**WORK ORDER**.
Work out how many lines of the data below hold the string "smartphone". Answer with that number alone.

**RECORDS FOR THE EXERCISE**.
= Beginning of Section =

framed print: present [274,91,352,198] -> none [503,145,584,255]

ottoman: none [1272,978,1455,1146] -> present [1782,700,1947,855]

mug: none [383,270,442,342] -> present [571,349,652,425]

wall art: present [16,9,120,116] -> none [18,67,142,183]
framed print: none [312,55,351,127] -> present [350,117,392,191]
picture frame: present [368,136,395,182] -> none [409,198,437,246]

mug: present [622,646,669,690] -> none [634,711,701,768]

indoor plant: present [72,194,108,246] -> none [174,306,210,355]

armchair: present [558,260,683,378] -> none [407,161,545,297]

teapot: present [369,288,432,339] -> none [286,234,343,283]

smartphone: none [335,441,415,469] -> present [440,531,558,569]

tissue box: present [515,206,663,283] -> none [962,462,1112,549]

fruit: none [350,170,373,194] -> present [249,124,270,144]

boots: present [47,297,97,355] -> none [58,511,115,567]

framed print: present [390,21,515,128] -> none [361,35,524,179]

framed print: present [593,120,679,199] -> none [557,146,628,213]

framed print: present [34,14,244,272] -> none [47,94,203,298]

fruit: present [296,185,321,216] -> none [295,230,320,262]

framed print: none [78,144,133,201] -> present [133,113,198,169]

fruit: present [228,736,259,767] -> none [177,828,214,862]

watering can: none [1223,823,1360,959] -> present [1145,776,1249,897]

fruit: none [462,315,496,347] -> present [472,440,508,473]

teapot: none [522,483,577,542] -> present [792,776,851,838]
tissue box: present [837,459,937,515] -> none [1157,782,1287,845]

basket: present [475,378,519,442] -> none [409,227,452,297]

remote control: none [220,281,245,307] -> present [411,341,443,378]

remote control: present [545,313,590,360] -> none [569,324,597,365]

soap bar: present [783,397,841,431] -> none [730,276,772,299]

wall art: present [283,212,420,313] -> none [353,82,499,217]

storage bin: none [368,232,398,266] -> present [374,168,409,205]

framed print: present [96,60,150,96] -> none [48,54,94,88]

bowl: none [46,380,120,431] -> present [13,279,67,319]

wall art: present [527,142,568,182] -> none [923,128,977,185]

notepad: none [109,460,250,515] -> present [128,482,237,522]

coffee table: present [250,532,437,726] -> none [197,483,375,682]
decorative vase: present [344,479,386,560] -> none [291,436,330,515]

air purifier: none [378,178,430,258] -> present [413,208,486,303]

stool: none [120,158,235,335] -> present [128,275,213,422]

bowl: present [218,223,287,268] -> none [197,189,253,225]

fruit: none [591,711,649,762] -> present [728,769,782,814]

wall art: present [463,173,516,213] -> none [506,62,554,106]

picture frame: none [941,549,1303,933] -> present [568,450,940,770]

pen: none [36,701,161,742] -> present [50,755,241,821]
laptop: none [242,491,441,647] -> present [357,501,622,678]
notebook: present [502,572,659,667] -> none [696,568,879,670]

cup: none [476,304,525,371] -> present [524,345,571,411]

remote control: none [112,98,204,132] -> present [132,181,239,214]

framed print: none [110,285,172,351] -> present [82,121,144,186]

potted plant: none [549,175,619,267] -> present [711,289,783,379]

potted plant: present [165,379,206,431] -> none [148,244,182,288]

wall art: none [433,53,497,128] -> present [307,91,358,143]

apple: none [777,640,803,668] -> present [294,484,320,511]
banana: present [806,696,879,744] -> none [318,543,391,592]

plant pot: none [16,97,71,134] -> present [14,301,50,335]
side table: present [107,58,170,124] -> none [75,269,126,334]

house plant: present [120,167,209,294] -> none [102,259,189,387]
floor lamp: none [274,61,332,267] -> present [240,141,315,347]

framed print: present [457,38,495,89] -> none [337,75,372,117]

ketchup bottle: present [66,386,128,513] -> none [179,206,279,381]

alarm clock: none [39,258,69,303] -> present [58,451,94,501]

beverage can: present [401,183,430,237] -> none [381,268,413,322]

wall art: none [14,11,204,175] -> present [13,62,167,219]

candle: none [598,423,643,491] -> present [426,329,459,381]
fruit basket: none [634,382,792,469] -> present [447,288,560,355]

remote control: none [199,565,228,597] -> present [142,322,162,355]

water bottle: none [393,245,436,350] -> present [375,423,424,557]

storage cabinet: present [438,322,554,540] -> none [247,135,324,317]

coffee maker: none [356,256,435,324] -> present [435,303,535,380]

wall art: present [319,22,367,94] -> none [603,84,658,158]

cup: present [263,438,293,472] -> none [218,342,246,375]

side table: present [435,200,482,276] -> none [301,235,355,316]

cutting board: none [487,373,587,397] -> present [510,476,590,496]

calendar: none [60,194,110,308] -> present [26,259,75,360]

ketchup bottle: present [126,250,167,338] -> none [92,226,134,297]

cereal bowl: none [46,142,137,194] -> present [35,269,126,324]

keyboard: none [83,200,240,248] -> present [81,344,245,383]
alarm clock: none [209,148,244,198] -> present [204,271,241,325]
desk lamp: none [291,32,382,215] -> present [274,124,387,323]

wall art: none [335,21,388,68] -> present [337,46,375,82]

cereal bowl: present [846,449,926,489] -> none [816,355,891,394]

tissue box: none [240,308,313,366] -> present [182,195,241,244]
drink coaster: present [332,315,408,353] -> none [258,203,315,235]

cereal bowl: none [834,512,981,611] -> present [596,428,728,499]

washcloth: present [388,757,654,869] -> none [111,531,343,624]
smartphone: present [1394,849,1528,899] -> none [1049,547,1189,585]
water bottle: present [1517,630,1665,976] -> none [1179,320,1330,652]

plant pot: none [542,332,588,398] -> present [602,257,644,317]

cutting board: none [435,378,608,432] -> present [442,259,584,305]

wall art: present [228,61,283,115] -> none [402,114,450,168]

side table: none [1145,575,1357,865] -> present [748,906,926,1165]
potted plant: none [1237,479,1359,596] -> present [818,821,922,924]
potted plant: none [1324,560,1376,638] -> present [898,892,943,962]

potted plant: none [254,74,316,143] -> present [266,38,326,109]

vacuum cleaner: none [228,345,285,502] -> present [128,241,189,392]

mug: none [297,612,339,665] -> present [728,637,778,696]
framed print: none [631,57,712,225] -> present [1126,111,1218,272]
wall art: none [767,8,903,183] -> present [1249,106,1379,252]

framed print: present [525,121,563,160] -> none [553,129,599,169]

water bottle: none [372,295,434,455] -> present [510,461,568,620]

= End of Section =

**RESPONSE TO THIS TASK**.
2